The study targeted ICU patients, who tend to be older, sicker, weaker and most likely to be infected with dangerous bacteria, including drug-resistant staph. It found that 54 patients would need to be decontaminated to prevent one bloodstream infection.
“We've definitely shown that it is better to target high-risk people,” not high-risk germs, said the study's lead author, Dr. Susan Huang, a researcher and infectious-disease specialist at the University of California, Irvine.
The decontamination method in the study worked like this: For up to five days, 26,000 ICU patients at more than 40 hospitals got a nose swab twice a day with bacteria-fighting ointment, plus once-daily bathing with antiseptic wipes.
Afterward, they were more than 40 percent less likely to get a bloodstream infection of any type than patients who had been screened and isolated for MRSA, or methicillin-resistant Staphylococcus aureus.
In the year before the experiment began, there were 950 bloodstream infections in intensive care patients at the hospitals studied, all part of the Nashville-based Hospital Corporation of America system.
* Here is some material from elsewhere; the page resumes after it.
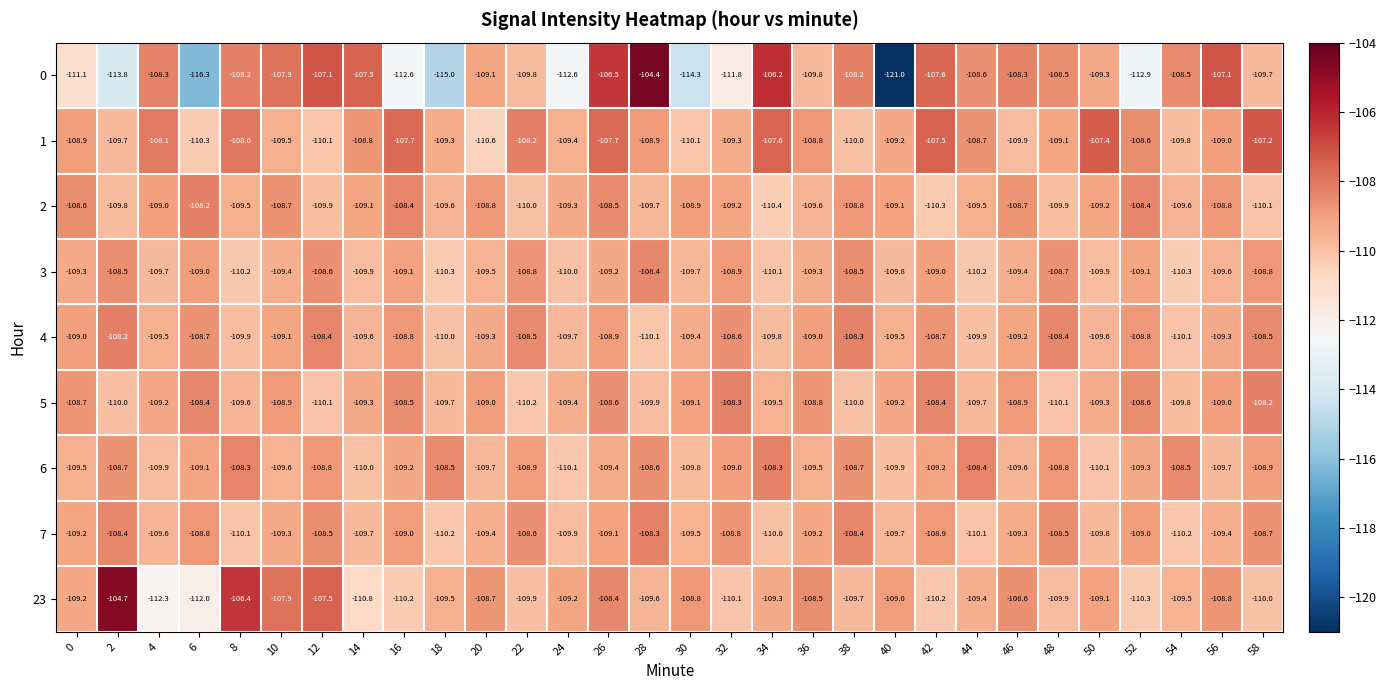

Which series has the largest range (max minus min)?

0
The results suggest that more than 400 of those could have been prevented if all hospitals had used the decontamination method.
Hospital Corporation of America said it is adopting universal ICU decontamination.
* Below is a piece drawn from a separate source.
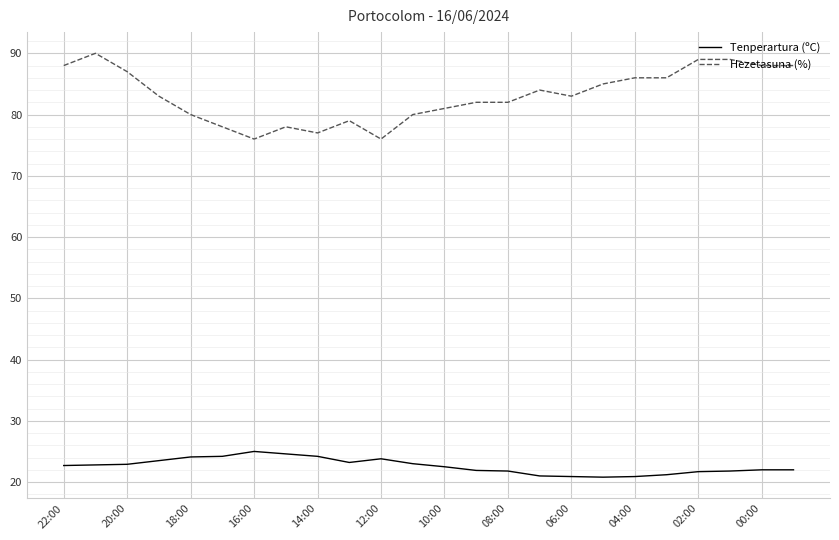

List the series in order of their peak value, highest first.

Hezetasuna (%), Tenperartura (ºC)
Dr. Robert Keenan, vice president and chief quality officer for Allegheny General and West Penn hospitals, said the hospitals began using antiseptic wipes on all ICU patients after a spike in central-line infections, or those obtained intravenously, 1½ years ago. Infection rates since have dropped, he said.
“For our purposes, this study validates what we are doing with (the antiseptic) wipes,” Keenan said.
Keenan said hospital officials have “talked seriously” about using the nasal treatments in elective surgical patients in certain high-risk situations, such as joint replacements.
“This (study) is another piece of evidence that is very strong, but we don't want to be doing something without clear evidence that there is a benefit,” Keenan said, adding he felt one weakness of the study was that it didn't show the “relative contribution” of the antiseptic wipes and nose ointment treatment, respectively, in reducing infection.
Morris said the study won't change the way St. Clair Hospital operates.
“Given what we're doing now and with our (infection) rates as low as they are, we're not planning any changes,” Morris said.
Morris said St. Clair has followed standard national guidelines to reduce central-line infections, including requiring staff to wear masks, caps and gowns, for seven years. According to the latest state Department of Health data, St. Clair's overall hospital-acquired infection rate of 2.10 cases per 1,000 patient hospital days is better than the state average of 2.22.
Statewide, Pennsylvania hospitals reported 22,713 hospital-acquired infections in 2011, down 12 percent from two years earlier, the data show.
About a decade ago, hospital-linked invasive MRSA infections sickened more than 90,000 people nationwide each year, leading to about 20,000 deaths. As hospitals improved cleanliness through such measures as better hand-washing and isolating carriers of deadly germs, those numbers dropped by about a third, with fewer than 10,000 deaths in 2011, according to the Centers for Disease Control and Prevention.